倚在椅邊,我舉一杯淡酒細細地品著。本想弄些稍烈的來,但無奈水墨「費」了老半天勁也只弄到這一小壺和白開水幾無差異的「佳釀」。也不管她是有心還是無意,我有一口沒一口地喝著,目色微迷。
有多久沒有這樣渴望一醉消愁了呢?
我低笑。其實,這等死的感覺還真是——很不好受。
「和貴人。」聞宮女問安的聲音,我略有驚訝地看去,只見雅薇自院門外款款走了進來。久未見她,只覺清新溫和依舊,面色較上回亦紅潤了幾多。
「雅薇。」我出聲叫了句,才發現自己的嗓子竟乾澀地這般厲害,不由向她略有歉意地笑了笑。
雅薇似並不在意,視線四下一掠,見沒什麼人在近旁服侍著,便問:「澹煙宮缺人嗎,可要自我那調幾個過來?」
「那倒不必。」我忙道,有幾分不好意思。總不該告訴她,是我自己將平時並不怎麼貼心的幾個宮女太監給調出去的罷。
乾咳了聲以掩尷尬,我道:「有人在旁邊怪不自在的,是我自己把他們給遣開的。」
雅薇「哦」了聲,至近旁握了握我的手,忽道:「近段時日可是清減了。宛文,你也莫將事看得太重,成天悶在屋子裡也不是什麼辦法,不若同去外邊走走,散散心也是好的。悶久了才會憋出病來。」
她的幾句話說地極盡真誠,我直視她的眼,見其間的關懷之情朦在一片清霧中,雙瞳似水又低泛幾點的素波,只是,依舊有些不甚真切。
「也好。」我沖她一笑間應道,在她一時釋然的神色下復又拉大了弧度。
將杯子往桌上一放,我幾分不經意地理了理微皺的衣衫,待整好裝,才發現此時雅薇來也沒帶什麼宮女。

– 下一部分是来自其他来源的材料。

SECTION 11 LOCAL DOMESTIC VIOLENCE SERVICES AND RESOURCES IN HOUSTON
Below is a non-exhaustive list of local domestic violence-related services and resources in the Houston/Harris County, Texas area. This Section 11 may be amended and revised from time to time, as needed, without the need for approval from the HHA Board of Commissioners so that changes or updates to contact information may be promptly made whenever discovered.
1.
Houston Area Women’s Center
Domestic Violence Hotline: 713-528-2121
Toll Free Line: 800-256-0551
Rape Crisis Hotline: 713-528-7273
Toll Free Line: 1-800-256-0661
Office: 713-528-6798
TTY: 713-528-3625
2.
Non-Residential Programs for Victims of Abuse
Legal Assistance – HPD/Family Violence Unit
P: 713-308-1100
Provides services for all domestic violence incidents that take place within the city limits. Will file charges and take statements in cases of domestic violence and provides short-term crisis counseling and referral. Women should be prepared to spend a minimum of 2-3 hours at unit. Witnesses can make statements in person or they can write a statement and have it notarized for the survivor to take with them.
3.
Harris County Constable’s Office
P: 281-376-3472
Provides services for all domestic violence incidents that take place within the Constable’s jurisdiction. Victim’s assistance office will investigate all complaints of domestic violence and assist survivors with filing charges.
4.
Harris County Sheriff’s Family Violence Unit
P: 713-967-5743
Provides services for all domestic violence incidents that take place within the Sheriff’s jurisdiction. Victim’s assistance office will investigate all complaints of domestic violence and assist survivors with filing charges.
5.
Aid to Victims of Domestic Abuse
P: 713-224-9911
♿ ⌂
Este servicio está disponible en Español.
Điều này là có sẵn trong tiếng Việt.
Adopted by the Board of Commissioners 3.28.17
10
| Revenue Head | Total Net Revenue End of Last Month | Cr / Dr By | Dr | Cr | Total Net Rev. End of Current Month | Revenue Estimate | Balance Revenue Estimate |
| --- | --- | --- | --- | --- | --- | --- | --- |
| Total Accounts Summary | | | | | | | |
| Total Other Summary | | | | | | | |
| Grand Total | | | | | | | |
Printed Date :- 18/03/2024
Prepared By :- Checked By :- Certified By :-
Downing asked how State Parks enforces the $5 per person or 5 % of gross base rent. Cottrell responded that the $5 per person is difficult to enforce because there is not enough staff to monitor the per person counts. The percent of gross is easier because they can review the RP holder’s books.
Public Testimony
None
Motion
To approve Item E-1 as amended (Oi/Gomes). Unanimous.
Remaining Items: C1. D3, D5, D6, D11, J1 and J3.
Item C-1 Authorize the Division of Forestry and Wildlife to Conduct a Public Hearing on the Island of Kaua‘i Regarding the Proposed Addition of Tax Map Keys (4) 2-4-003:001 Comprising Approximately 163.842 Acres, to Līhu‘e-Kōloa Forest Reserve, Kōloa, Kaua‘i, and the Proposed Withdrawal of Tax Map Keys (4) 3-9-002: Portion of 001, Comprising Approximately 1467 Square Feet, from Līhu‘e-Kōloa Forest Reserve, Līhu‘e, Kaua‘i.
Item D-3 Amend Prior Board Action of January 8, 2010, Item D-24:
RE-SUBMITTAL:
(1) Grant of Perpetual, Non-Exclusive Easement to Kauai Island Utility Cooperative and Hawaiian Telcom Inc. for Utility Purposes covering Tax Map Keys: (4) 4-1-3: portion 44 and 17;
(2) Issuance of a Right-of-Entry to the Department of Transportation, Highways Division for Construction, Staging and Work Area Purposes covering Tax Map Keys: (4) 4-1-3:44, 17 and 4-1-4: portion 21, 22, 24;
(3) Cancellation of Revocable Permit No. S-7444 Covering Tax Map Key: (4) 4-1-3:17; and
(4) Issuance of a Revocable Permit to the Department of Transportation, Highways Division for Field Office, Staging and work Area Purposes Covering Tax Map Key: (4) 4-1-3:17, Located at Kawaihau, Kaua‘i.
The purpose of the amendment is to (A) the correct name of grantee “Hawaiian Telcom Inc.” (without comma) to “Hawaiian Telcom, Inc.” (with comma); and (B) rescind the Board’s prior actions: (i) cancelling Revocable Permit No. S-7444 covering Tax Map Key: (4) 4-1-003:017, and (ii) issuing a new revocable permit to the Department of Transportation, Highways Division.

似知我的詫異,她笑道:「姐妹述情,自是沒個外人的好。」
「倒也是。」我頦首,隨她齊肩步去。
院內的草香瀰漫,自甬道走去,至門口時我突然頓住,高聲喚了句「蘭兒」。
雅薔被我突如其來的舉動給弄地愣了下,我沖她淡淡一笑,便是對自那院中急急趕出的宮女吩咐道:「我同和貴人出去散散心,回頭明如若是問起,我如是告訴她便是了。記住,是『和貴人』,萬不要記錯了。」
長長的腔調盪在空中,蘭兒接了囑咐也回去忙自己的事了。
我回眸,全然不見雅薇複雜的神色般笑道:「走罷。」
緩步出門,我未再多看她。
不論如何,但願我這般做,也只是多此一舉……
☆、第三十四章?斷腸聲里憶平生
同雅薇一同走在宮道上,僅二人,幾分的清寂。
我微微側目,只見光在她的臉上勾出亮色的弧線,幾分柔和。她的眼中仍絲起柔和,而沒有太多野心的霸氣,絲毫不顯深邃。